Problems to solve:
1) Answer these questions from the post about New York's 23rd District race:
(a) Which Republican dropped out of the race?
(b) Since what year have Republicans held the seat?
(c) Which two figures are named as Tea Party/Fox News conservatives?
2) Rewrite the passage of the post about New York's 23rd District race from "On Saturday, when" to "become the norm.", changing "Saturday" to "Sunday".

(Source passage)

Nov 012009
Authors: Kevin Hollinshead

On Saturday, when Republican Dede Scozzafava dropped out of New York’s 23rd District Congressional race after falling behind third-party candidate Doug Hoffman in polls and fundraising, it turned a few heads. It’s pretty remarkable, given that Republicans have held the seat since 1872. This exemplifies how divisions in both the Republican and Democratic parties are opening the door for independents and other parties.

The GOP is split sharply in two: The more moderate, slick Republicans of the Bush years, and the Tea Party/Fox News conservatives like Sarah Palin and Glenn Beck, who feed their base paranoid and insane rhetoric (i.e. the ‘death panel’ nonsense). Both groups are trying to gain control of the party, and lots of bickering via the media has become the norm.

(End Source passage)
(Source information)

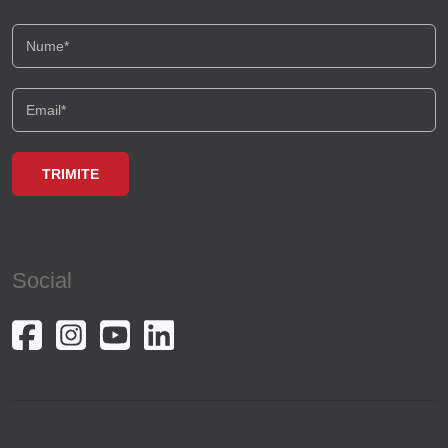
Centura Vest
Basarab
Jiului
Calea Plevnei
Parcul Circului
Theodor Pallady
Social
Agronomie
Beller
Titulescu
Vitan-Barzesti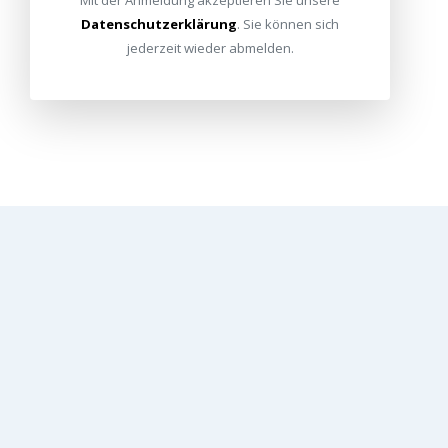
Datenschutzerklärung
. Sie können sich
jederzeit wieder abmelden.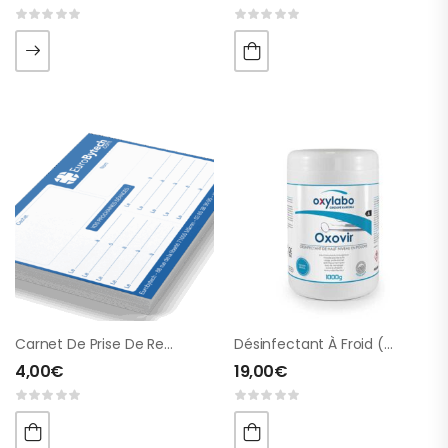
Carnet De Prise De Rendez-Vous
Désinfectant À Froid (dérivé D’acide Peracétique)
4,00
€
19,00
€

(End Source information)
(Source information)

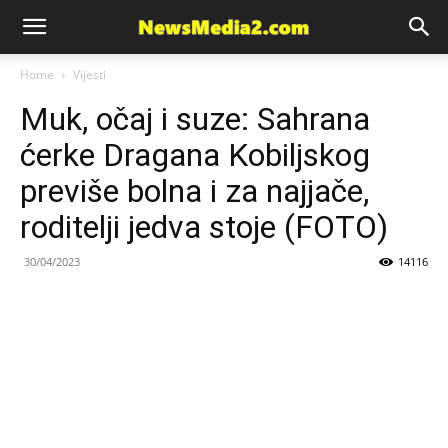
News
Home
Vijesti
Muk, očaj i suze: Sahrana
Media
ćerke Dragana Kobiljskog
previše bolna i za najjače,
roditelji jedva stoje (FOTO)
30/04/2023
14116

(End Source information)

Answers to the tasks:
1)
(a) Dede Scozzafava
(b) 1872
(c) Sarah Palin and Glenn Beck

2)
On Sunday, when Republican Dede Scozzafava dropped out of New York’s 23rd District Congressional race after falling behind third-party candidate Doug Hoffman in polls and fundraising, it turned a few heads. It’s pretty remarkable, given that Republicans have held the seat since 1872. This exemplifies how divisions in both the Republican and Democratic parties are opening the door for independents and other parties.

The GOP is split sharply in two: The more moderate, slick Republicans of the Bush years, and the Tea Party/Fox News conservatives like Sarah Palin and Glenn Beck, who feed their base paranoid and insane rhetoric (i.e. the ‘death panel’ nonsense). Both groups are trying to gain control of the party, and lots of bickering via the media has become the norm.